### PROBLEM DETAILS
In the news report below about the missing yacht owner, who is quoted as the search and rescue manager at Falmouth Coastguard?

A daring multi-millionaire divorcee is missing feared dead after she bought a yacht and sailed it away the same day – despite warnings from coastguards.
Eccentric Mary Unwin – known as Mary – bought the second-hand £32,000 yacht on Thursday but refused to take a refresher sailing course.
Mary, the ex-wife of a multi-millionaire property developer, sailed away from the marina in Mousehole, Cornwall, and headed back to her home in Bideford, Devon.

Local sailors warned Mary she would not be able to handle the journey alone but she ignored them and sailed off.
Mary – who featured in a TV documentary as a millionairess divorcee – was last seen by marina workers who slipped her boat’s moorings on Saturday at 6.30pm.
Search helicopters and lifeboats are still scouring her 120-mile planned route to find the 30ft missing ship – but have already found parts of wreckage.
Steve Huxley, search and rescue manager at Falmouth Coastguard, said she “hadn’t been sailing for a few years”.
He said: “The woman departed Mousehole on Saturday evening on board her newly-purchased vessel.

“We understand that she was heading for Bideford. We have been unable to find her and are very concerned for her safety.
”There’s possibly a radio onboard that doesn’t work. We know there is no beacon registered to that boat. We don’t know if she has a life raft onboard.
“We’ve put out a broadcast to shipping, we’ve got an air search and rescue operation, and we’ve got our teams out trying to gather intelligence.

### GIVEN DATA

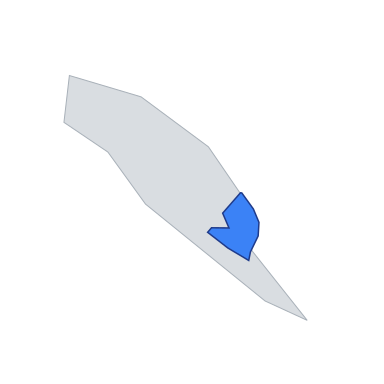 Ngardmau highlighted on a map of Palau, rotated 122°
{"feature_id": "PLW-5253", "entity_name": "Ngardmau", "entity_type": "state/province", "adm_level": 1, "iso_a3": "PLW", "parent_name": "Palau", "parent_adm1": "", "projection": "equal_earth", "projection_center": [134.587, 7.599], "detail": "fine", "context": "in_parent", "style": "filled", "palette": "blue", "viewbox_px": 384, "rotation_deg": 122, "n_neighbors": 0, "source": "natural_earth", "source_scale": "10m", "svg_char_len": 531}
<svg xmlns="http://www.w3.org/2000/svg" viewBox="0 0 384 384"><g transform="rotate(122 192 192)"><path d="M200.8,337.5L158.2,357.7L138.3,285.6L145.0,202.0L173.1,137.7L203.8,117.1L210.1,109.8L239.8,26.3L245.7,72.3L226.9,225.0L202.7,284.5L200.8,337.5Z" fill="#d9dde1" stroke="#a8b0b8" stroke-width="1"/><path d="M167.0,150.5L166.4,149.3L173.9,130.9L182.3,119.1L194.2,112.6L211.8,110.7L220.0,107.6L220.5,131.9L217.9,157.4L212.0,156.5L202.9,141.6L193.7,154.8L167.0,150.5Z" fill="#3b82f6" stroke="#1e3a8a" stroke-width="1.5"/></g></svg>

### EXERCISE RESULT
Steve Huxley